:: ENTRIES SHOWN ::

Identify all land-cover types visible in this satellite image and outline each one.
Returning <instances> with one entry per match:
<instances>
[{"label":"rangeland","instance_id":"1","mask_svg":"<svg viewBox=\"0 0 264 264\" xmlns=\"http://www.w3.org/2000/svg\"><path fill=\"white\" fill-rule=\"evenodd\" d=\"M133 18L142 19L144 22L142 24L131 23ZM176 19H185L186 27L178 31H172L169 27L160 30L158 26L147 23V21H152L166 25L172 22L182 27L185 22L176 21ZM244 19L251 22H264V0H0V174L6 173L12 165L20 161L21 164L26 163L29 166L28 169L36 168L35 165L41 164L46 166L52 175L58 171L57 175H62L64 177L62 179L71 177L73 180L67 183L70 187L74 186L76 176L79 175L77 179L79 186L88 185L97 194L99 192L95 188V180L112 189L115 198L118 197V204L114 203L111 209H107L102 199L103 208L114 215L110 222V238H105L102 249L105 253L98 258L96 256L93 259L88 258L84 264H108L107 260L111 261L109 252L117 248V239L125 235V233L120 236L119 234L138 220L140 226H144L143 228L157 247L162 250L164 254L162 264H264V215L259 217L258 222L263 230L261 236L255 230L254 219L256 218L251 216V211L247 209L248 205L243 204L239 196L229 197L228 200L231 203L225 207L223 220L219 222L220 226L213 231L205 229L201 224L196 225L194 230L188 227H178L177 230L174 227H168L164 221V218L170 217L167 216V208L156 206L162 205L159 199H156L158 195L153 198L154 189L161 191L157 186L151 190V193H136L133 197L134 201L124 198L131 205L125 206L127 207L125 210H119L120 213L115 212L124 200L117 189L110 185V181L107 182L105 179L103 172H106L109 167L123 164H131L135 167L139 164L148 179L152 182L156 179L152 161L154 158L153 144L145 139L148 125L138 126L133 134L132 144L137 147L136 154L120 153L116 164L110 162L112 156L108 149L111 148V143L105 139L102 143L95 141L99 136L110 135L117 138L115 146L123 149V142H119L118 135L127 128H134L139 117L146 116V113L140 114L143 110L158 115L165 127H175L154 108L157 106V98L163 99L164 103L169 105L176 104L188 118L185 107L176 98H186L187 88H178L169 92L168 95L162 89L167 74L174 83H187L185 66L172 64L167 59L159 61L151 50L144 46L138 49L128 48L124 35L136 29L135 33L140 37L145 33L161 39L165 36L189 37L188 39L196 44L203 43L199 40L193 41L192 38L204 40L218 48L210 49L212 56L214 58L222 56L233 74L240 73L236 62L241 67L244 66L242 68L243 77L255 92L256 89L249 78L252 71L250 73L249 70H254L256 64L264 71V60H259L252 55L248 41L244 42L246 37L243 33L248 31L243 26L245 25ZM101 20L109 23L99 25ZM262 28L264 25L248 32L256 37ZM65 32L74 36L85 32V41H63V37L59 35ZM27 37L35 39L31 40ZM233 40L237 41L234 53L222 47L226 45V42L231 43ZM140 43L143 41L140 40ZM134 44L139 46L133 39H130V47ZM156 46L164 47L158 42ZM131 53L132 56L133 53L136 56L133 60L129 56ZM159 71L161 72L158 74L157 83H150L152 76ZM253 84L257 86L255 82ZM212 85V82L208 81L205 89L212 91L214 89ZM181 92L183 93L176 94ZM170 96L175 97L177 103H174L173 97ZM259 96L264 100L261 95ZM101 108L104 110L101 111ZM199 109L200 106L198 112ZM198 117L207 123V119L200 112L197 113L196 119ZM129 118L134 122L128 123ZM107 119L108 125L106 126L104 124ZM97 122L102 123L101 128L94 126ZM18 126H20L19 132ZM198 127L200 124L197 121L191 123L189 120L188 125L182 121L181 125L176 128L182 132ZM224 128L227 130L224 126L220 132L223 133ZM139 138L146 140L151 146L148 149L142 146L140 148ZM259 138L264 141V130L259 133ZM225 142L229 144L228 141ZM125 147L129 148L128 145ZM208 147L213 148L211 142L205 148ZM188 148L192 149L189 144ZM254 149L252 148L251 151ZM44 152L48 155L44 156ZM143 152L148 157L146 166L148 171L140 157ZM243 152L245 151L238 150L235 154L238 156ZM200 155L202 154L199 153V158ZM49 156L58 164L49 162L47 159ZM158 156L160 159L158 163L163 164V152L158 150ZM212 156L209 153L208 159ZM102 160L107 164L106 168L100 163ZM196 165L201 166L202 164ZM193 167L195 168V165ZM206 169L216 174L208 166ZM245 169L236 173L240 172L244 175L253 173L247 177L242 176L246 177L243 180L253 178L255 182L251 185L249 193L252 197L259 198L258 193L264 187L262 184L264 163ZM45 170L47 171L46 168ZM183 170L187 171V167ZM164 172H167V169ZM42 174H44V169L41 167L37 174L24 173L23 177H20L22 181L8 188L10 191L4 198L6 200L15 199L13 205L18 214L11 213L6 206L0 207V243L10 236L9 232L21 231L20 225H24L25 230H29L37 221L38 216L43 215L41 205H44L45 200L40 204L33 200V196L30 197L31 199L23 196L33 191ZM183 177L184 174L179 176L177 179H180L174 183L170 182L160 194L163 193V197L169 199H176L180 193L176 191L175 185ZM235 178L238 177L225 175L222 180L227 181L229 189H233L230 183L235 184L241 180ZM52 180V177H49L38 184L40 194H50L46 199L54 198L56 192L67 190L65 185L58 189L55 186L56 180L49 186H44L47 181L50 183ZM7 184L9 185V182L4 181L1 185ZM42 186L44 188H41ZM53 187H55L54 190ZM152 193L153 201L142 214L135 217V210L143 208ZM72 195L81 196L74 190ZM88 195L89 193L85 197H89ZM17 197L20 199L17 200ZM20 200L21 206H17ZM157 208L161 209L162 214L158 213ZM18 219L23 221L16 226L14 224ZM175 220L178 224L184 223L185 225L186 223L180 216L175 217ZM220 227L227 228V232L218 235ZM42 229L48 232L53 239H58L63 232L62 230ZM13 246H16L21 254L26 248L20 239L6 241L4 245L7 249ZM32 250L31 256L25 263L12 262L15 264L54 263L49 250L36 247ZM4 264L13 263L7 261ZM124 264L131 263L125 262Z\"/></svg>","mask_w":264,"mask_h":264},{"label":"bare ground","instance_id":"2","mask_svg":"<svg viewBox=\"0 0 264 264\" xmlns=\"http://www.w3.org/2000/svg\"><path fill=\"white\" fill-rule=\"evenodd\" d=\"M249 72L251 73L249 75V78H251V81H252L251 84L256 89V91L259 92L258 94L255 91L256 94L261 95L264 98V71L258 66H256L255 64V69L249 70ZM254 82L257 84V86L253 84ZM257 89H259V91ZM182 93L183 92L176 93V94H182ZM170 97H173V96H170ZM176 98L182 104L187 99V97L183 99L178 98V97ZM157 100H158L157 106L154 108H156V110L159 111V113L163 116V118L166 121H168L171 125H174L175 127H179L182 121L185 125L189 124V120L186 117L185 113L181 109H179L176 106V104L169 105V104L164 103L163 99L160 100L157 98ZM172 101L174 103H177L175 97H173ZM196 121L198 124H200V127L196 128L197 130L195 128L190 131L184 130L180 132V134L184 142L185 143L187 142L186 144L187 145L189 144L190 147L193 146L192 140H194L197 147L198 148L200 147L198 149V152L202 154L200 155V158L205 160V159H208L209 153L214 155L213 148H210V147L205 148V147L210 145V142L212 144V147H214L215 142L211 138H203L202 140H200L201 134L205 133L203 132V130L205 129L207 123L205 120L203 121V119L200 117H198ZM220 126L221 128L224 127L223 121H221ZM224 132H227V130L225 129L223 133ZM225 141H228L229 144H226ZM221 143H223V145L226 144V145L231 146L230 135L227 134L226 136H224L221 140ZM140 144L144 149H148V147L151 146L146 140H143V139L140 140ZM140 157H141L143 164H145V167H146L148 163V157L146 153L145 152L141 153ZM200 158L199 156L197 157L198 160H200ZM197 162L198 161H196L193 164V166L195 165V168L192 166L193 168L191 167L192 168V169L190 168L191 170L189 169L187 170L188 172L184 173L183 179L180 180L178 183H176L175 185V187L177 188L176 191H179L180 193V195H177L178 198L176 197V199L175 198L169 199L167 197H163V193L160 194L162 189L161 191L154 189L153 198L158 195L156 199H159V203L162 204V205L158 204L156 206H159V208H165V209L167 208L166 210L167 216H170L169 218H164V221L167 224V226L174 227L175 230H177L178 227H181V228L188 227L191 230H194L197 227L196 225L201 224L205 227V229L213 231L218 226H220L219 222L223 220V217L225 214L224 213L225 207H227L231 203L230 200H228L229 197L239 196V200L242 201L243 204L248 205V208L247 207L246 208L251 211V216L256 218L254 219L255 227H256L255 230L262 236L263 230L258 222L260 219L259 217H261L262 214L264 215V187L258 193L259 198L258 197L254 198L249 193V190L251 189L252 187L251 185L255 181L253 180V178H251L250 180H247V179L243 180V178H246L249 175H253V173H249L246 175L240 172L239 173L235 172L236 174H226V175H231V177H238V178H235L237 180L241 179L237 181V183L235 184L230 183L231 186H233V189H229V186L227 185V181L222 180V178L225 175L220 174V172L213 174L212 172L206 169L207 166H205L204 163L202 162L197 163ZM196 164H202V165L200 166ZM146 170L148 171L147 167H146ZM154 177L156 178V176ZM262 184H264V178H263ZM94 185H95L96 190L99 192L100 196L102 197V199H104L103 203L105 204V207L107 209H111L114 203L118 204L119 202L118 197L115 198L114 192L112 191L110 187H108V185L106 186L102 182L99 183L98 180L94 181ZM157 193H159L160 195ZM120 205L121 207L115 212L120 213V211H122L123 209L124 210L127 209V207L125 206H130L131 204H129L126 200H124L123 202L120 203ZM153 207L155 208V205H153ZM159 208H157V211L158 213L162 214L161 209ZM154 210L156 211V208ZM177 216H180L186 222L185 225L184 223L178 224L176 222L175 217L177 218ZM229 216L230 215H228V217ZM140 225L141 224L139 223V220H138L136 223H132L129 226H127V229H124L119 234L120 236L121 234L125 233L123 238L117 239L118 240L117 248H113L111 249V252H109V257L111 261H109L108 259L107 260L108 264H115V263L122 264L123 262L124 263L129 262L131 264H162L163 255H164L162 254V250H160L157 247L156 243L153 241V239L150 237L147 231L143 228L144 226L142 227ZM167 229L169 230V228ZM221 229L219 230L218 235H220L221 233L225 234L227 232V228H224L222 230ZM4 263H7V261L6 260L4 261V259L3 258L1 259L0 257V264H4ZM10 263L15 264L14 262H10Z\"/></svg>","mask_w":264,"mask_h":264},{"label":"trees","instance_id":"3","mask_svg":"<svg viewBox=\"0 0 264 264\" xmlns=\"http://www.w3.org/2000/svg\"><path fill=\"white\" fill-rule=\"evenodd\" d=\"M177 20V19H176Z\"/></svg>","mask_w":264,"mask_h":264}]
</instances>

:::

* TASK DIRECTIONS *
Gather every line of the data above that contains the string "instances" and copy each one in full.

* SOLVED EXERCISE *
Returning <instances> with one entry per match:
<instances>
</instances>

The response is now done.